2)  Four meatballs wrapped in bacon

3)  Bacon strips covered with brown sugar

4)  Two chicken thighs in the muffin pan

5)  Four mini meatloafs topped with bacon and some Carolina Tangy Gold








made some mini stuffed meatloafs  onions, japs, cheese 

Had to add the jalapenos so i get the green vegetable group covered for the day!







some CSR's for RON P   (soaking in yoshida's)

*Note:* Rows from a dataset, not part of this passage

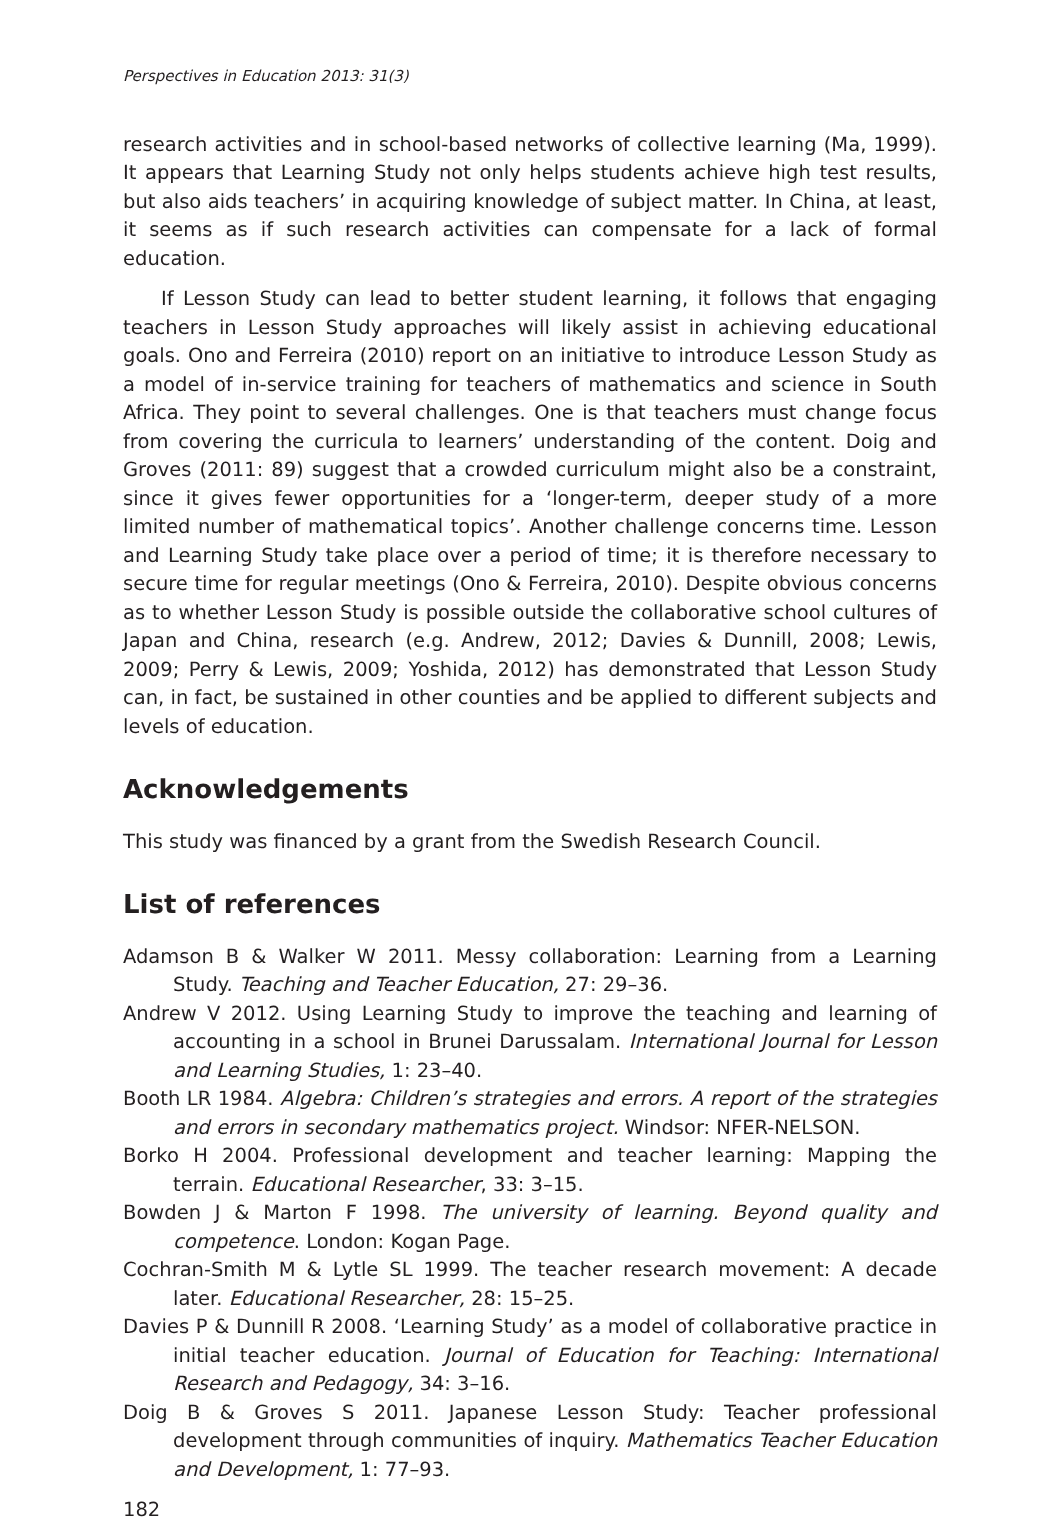Perspectives in Education 2013: 31(3)
research activities and in school-based networks of collective learning (Ma, 1999). It appears that Learning Study not only helps students achieve high test results, but also aids teachers’ in acquiring knowledge of subject matter. In China, at least, it seems as if such research activities can compensate for a lack of formal education.
If Lesson Study can lead to better student learning, it follows that engaging teachers in Lesson Study approaches will likely assist in achieving educational goals. Ono and Ferreira (2010) report on an initiative to introduce Lesson Study as a model of in-service training for teachers of mathematics and science in South Africa. They point to several challenges. One is that teachers must change focus from covering the curricula to learners’ understanding of the content. Doig and Groves (2011: 89) suggest that a crowded curriculum might also be a constraint, since it gives fewer opportunities for a ‘longer-term, deeper study of a more limited number of mathematical topics’. Another challenge concerns time. Lesson and Learning Study take place over a period of time; it is therefore necessary to secure time for regular meetings (Ono & Ferreira, 2010). Despite obvious concerns as to whether Lesson Study is possible outside the collaborative school cultures of Japan and China, research (e.g. Andrew, 2012; Davies & Dunnill, 2008; Lewis, 2009; Perry & Lewis, 2009; Yoshida, 2012) has demonstrated that Lesson Study can, in fact, be sustained in other counties and be applied to different subjects and levels of education.
Acknowledgements
This study was financed by a grant from the Swedish Research Council.
List of references
Adamson B & Walker W 2011. Messy collaboration: Learning from a Learning Study. Teaching and Teacher Education, 27: 29–36.
Andrew V 2012. Using Learning Study to improve the teaching and learning of accounting in a school in Brunei Darussalam. International Journal for Lesson and Learning Studies, 1: 23–40.
Booth LR 1984. Algebra: Children’s strategies and errors. A report of the strategies and errors in secondary mathematics project. Windsor: NFER-NELSON.
Borko H 2004. Professional development and teacher learning: Mapping the terrain. Educational Researcher, 33: 3–15.
Bowden J & Marton F 1998. The university of learning. Beyond quality and competence. London: Kogan Page.
Cochran-Smith M & Lytle SL 1999. The teacher research movement: A decade later. Educational Researcher, 28: 15–25.
Davies P & Dunnill R 2008. ‘Learning Study’ as a model of collaborative practice in initial teacher education. Journal of Education for Teaching: International Research and Pedagogy, 34: 3–16.
Doig B & Groves S 2011. Japanese Lesson Study: Teacher professional development through communities of inquiry. Mathematics Teacher Education and Development, 1: 77–93.
182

everybody in the GOSM for later







oh well    we only live once!







got my helper standing guard







hopefully this will get us through the day

time for a beer

more to come later


----------



## miamirick (Jul 15, 2012)

heres some finished pics

got the guard dog on patrol keeping the ducks away







roiund one japs and meatballs







then off come the bacon strips







heres the mini meatloafs







then a couple thighs













then the csr's    tasted like candy







thanks for looking


----------



## daveomak (Jul 15, 2012)

I wouldn't have known where to start on that appetizer tray....   Idle hands on a Saturday,  priceless...  
	

	
	
		
		



		
		
	


	





.....


----------



## southernsausage (Jul 15, 2012)

very nice!!!


----------



## barneypoo69 (Jul 15, 2012)

Wife just walked by and saw the pics.......now she's hungry too.

Gota question "Jalapenos stuffed with seafood cheese and topped with bacon".......what the heck is seafood cheese ?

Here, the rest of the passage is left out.